§ **WORK INSTRUCTION**:
Only the pictures are to be dropped; the rest of the data below is to be duplicated exactly.

(Beginning of LISTED RECORDS)

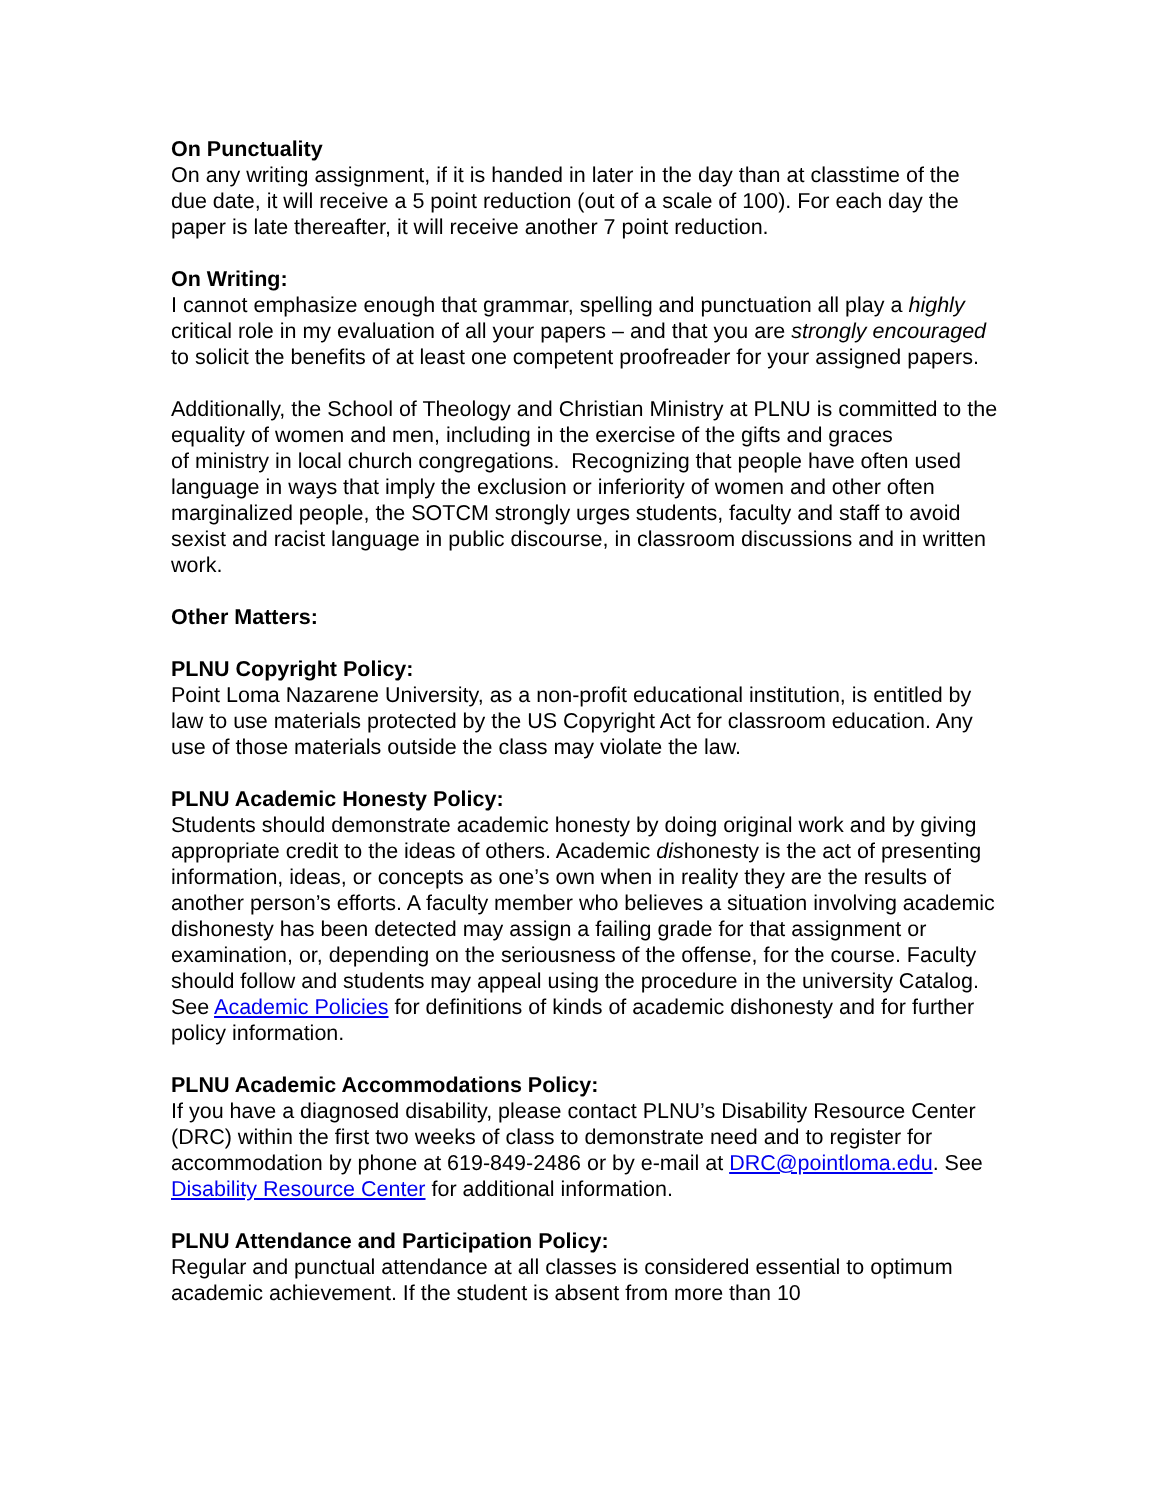On Punctuality
On any writing assignment, if it is handed in later in the day than at classtime of the due date, it will receive a 5 point reduction (out of a scale of 100). For each day the paper is late thereafter, it will receive another 7 point reduction.
On Writing:
I cannot emphasize enough that grammar, spelling and punctuation all play a highly critical role in my evaluation of all your papers – and that you are strongly encouraged to solicit the benefits of at least one competent proofreader for your assigned papers.
Additionally, the School of Theology and Christian Ministry at PLNU is committed to the equality of women and men, including in the exercise of the gifts and graces
of ministry in local church congregations. Recognizing that people have often used language in ways that imply the exclusion or inferiority of women and other often marginalized people, the SOTCM strongly urges students, faculty and staff to avoid sexist and racist language in public discourse, in classroom discussions and in written work.
Other Matters:
PLNU Copyright Policy:
Point Loma Nazarene University, as a non-profit educational institution, is entitled by law to use materials protected by the US Copyright Act for classroom education. Any use of those materials outside the class may violate the law.
PLNU Academic Honesty Policy:
Students should demonstrate academic honesty by doing original work and by giving appropriate credit to the ideas of others. Academic dishonesty is the act of presenting information, ideas, or concepts as one’s own when in reality they are the results of another person’s efforts. A faculty member who believes a situation involving academic dishonesty has been detected may assign a failing grade for that assignment or examination, or, depending on the seriousness of the offense, for the course. Faculty should follow and students may appeal using the procedure in the university Catalog. See Academic Policies for definitions of kinds of academic dishonesty and for further policy information.
PLNU Academic Accommodations Policy:
If you have a diagnosed disability, please contact PLNU’s Disability Resource Center (DRC) within the first two weeks of class to demonstrate need and to register for accommodation by phone at 619-849-2486 or by e-mail at DRC@pointloma.edu. See Disability Resource Center for additional information.
PLNU Attendance and Participation Policy:
Regular and punctual attendance at all classes is considered essential to optimum academic achievement. If the student is absent from more than 10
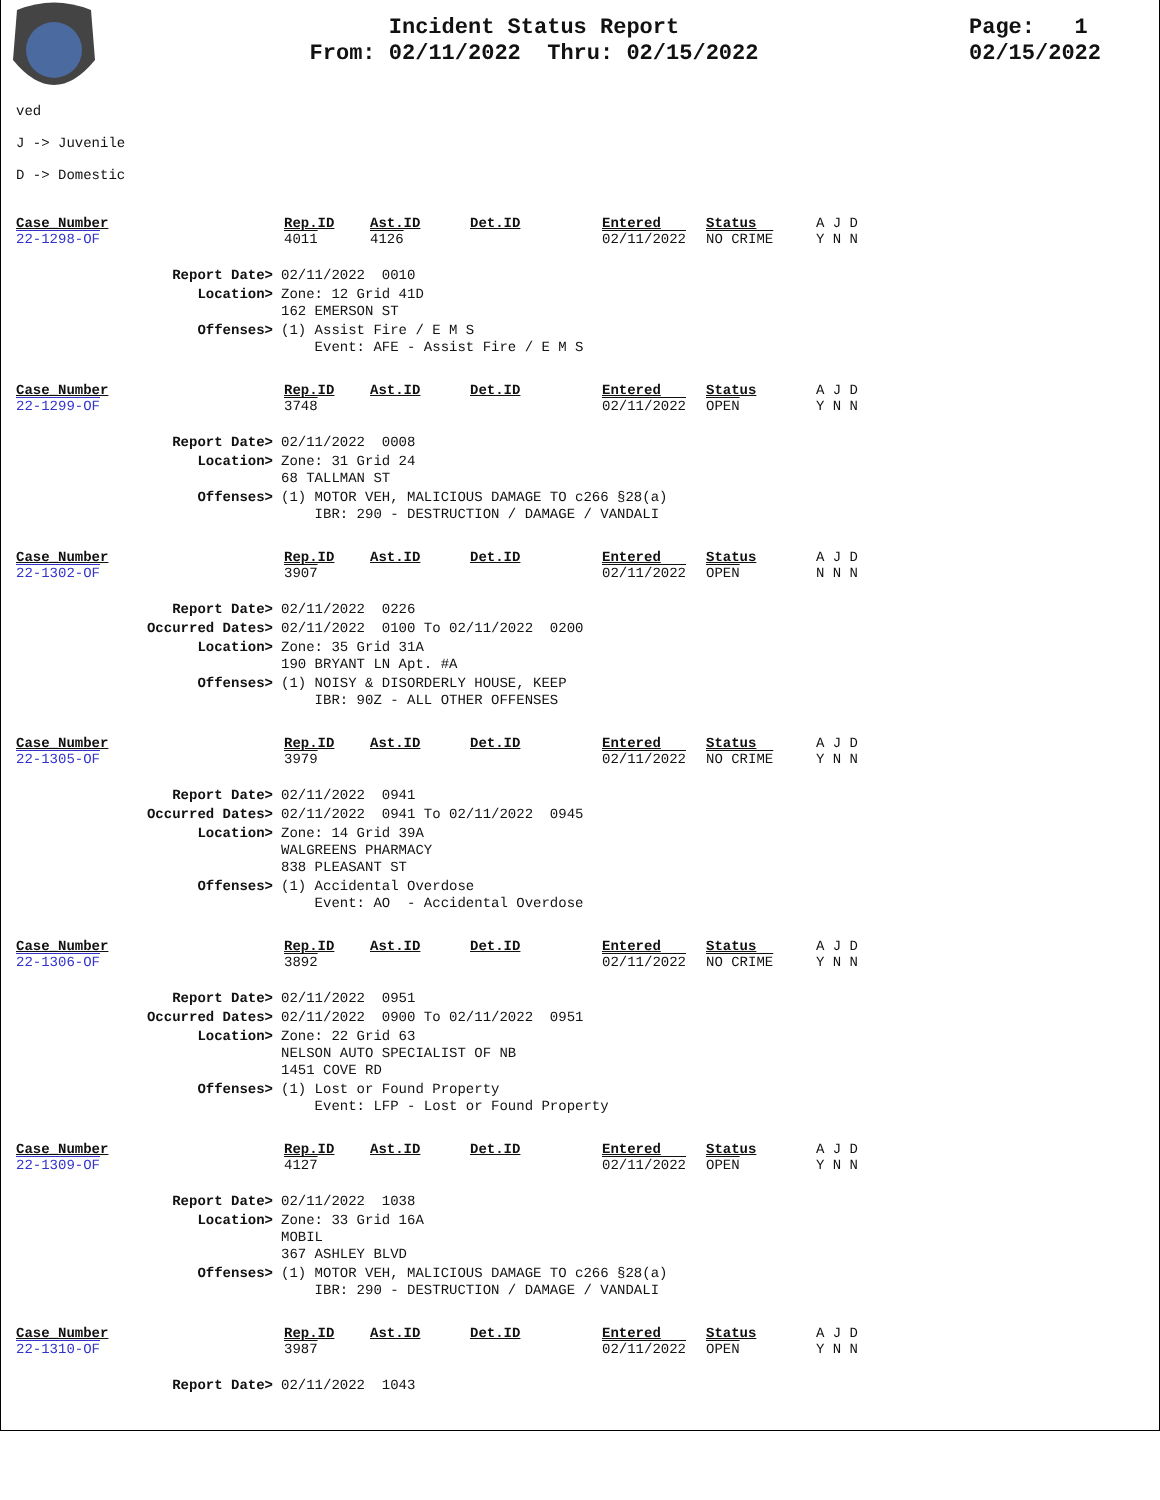Incident Status Report
From: 02/11/2022 Thru: 02/15/2022
Page: 1
02/15/2022
ved
J -> Juvenile
D -> Domestic
| Case_Number 22-1298-OF | Rep.ID 4011 | Ast.ID 4126 | Det.ID | Entered 02/11/2022 | Status NO CRIME | A J D Y N N |
| Report Date> | 02/11/2022 0010 |
| Location> | Zone: 12 Grid 41D 162 EMERSON ST |
| Offenses> | (1) Assist Fire / E M S Event: AFE - Assist Fire / E M S |
| Case_Number 22-1299-OF | Rep.ID 3748 | Ast.ID | Det.ID | Entered 02/11/2022 | Status OPEN | A J D Y N N |
| Report Date> | 02/11/2022 0008 |
| Location> | Zone: 31 Grid 24 68 TALLMAN ST |
| Offenses> | (1) MOTOR VEH, MALICIOUS DAMAGE TO c266 §28(a) IBR: 290 - DESTRUCTION / DAMAGE / VANDALI |
| Case_Number 22-1302-OF | Rep.ID 3907 | Ast.ID | Det.ID | Entered 02/11/2022 | Status OPEN | A J D N N N |
| Report Date> | 02/11/2022 0226 |
| Occurred Dates> | 02/11/2022 0100 To 02/11/2022 0200 |
| Location> | Zone: 35 Grid 31A 190 BRYANT LN Apt. #A |
| Offenses> | (1) NOISY & DISORDERLY HOUSE, KEEP IBR: 90Z - ALL OTHER OFFENSES |
| Case_Number 22-1305-OF | Rep.ID 3979 | Ast.ID | Det.ID | Entered 02/11/2022 | Status NO CRIME | A J D Y N N |
| Report Date> | 02/11/2022 0941 |
| Occurred Dates> | 02/11/2022 0941 To 02/11/2022 0945 |
| Location> | Zone: 14 Grid 39A WALGREENS PHARMACY 838 PLEASANT ST |
| Offenses> | (1) Accidental Overdose Event: AO - Accidental Overdose |
| Case_Number 22-1306-OF | Rep.ID 3892 | Ast.ID | Det.ID | Entered 02/11/2022 | Status NO CRIME | A J D Y N N |
| Report Date> | 02/11/2022 0951 |
| Occurred Dates> | 02/11/2022 0900 To 02/11/2022 0951 |
| Location> | Zone: 22 Grid 63 NELSON AUTO SPECIALIST OF NB 1451 COVE RD |
| Offenses> | (1) Lost or Found Property Event: LFP - Lost or Found Property |
| Case_Number 22-1309-OF | Rep.ID 4127 | Ast.ID | Det.ID | Entered 02/11/2022 | Status OPEN | A J D Y N N |
| Report Date> | 02/11/2022 1038 |
| Location> | Zone: 33 Grid 16A MOBIL 367 ASHLEY BLVD |
| Offenses> | (1) MOTOR VEH, MALICIOUS DAMAGE TO c266 §28(a) IBR: 290 - DESTRUCTION / DAMAGE / VANDALI |
| Case_Number 22-1310-OF | Rep.ID 3987 | Ast.ID | Det.ID | Entered 02/11/2022 | Status OPEN | A J D Y N N |
| Report Date> | 02/11/2022 1043 |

(End of LISTED RECORDS)

§ **RESPONSE TO THIS TASK**:
On Punctuality
On any writing assignment, if it is handed in later in the day than at classtime of the due date, it will receive a 5 point reduction (out of a scale of 100). For each day the paper is late thereafter, it will receive another 7 point reduction.
On Writing:
I cannot emphasize enough that grammar, spelling and punctuation all play a highly critical role in my evaluation of all your papers – and that you are strongly encouraged to solicit the benefits of at least one competent proofreader for your assigned papers.
Additionally, the School of Theology and Christian Ministry at PLNU is committed to the equality of women and men, including in the exercise of the gifts and graces
of ministry in local church congregations. Recognizing that people have often used language in ways that imply the exclusion or inferiority of women and other often marginalized people, the SOTCM strongly urges students, faculty and staff to avoid sexist and racist language in public discourse, in classroom discussions and in written work.
Other Matters:
PLNU Copyright Policy:
Point Loma Nazarene University, as a non-profit educational institution, is entitled by law to use materials protected by the US Copyright Act for classroom education. Any use of those materials outside the class may violate the law.
PLNU Academic Honesty Policy:
Students should demonstrate academic honesty by doing original work and by giving appropriate credit to the ideas of others. Academic dishonesty is the act of presenting information, ideas, or concepts as one’s own when in reality they are the results of another person’s efforts. A faculty member who believes a situation involving academic dishonesty has been detected may assign a failing grade for that assignment or examination, or, depending on the seriousness of the offense, for the course. Faculty should follow and students may appeal using the procedure in the university Catalog. See Academic Policies for definitions of kinds of academic dishonesty and for further policy information.
PLNU Academic Accommodations Policy:
If you have a diagnosed disability, please contact PLNU’s Disability Resource Center (DRC) within the first two weeks of class to demonstrate need and to register for accommodation by phone at 619-849-2486 or by e-mail at DRC@pointloma.edu. See Disability Resource Center for additional information.
PLNU Attendance and Participation Policy:
Regular and punctual attendance at all classes is considered essential to optimum academic achievement. If the student is absent from more than 10
Incident Status Report
From: 02/11/2022 Thru: 02/15/2022
Page: 1
02/15/2022
ved
J -> Juvenile
D -> Domestic
| Case_Number 22-1298-OF | Rep.ID 4011 | Ast.ID 4126 | Det.ID | Entered 02/11/2022 | Status NO CRIME | A J D Y N N |
| Report Date> | 02/11/2022 0010 |
| Location> | Zone: 12 Grid 41D 162 EMERSON ST |
| Offenses> | (1) Assist Fire / E M S Event: AFE - Assist Fire / E M S |
| Case_Number 22-1299-OF | Rep.ID 3748 | Ast.ID | Det.ID | Entered 02/11/2022 | Status OPEN | A J D Y N N |
| Report Date> | 02/11/2022 0008 |
| Location> | Zone: 31 Grid 24 68 TALLMAN ST |
| Offenses> | (1) MOTOR VEH, MALICIOUS DAMAGE TO c266 §28(a) IBR: 290 - DESTRUCTION / DAMAGE / VANDALI |
| Case_Number 22-1302-OF | Rep.ID 3907 | Ast.ID | Det.ID | Entered 02/11/2022 | Status OPEN | A J D N N N |
| Report Date> | 02/11/2022 0226 |
| Occurred Dates> | 02/11/2022 0100 To 02/11/2022 0200 |
| Location> | Zone: 35 Grid 31A 190 BRYANT LN Apt. #A |
| Offenses> | (1) NOISY & DISORDERLY HOUSE, KEEP IBR: 90Z - ALL OTHER OFFENSES |
| Case_Number 22-1305-OF | Rep.ID 3979 | Ast.ID | Det.ID | Entered 02/11/2022 | Status NO CRIME | A J D Y N N |
| Report Date> | 02/11/2022 0941 |
| Occurred Dates> | 02/11/2022 0941 To 02/11/2022 0945 |
| Location> | Zone: 14 Grid 39A WALGREENS PHARMACY 838 PLEASANT ST |
| Offenses> | (1) Accidental Overdose Event: AO - Accidental Overdose |
| Case_Number 22-1306-OF | Rep.ID 3892 | Ast.ID | Det.ID | Entered 02/11/2022 | Status NO CRIME | A J D Y N N |
| Report Date> | 02/11/2022 0951 |
| Occurred Dates> | 02/11/2022 0900 To 02/11/2022 0951 |
| Location> | Zone: 22 Grid 63 NELSON AUTO SPECIALIST OF NB 1451 COVE RD |
| Offenses> | (1) Lost or Found Property Event: LFP - Lost or Found Property |
| Case_Number 22-1309-OF | Rep.ID 4127 | Ast.ID | Det.ID | Entered 02/11/2022 | Status OPEN | A J D Y N N |
| Report Date> | 02/11/2022 1038 |
| Location> | Zone: 33 Grid 16A MOBIL 367 ASHLEY BLVD |
| Offenses> | (1) MOTOR VEH, MALICIOUS DAMAGE TO c266 §28(a) IBR: 290 - DESTRUCTION / DAMAGE / VANDALI |
| Case_Number 22-1310-OF | Rep.ID 3987 | Ast.ID | Det.ID | Entered 02/11/2022 | Status OPEN | A J D Y N N |
| Report Date> | 02/11/2022 1043 |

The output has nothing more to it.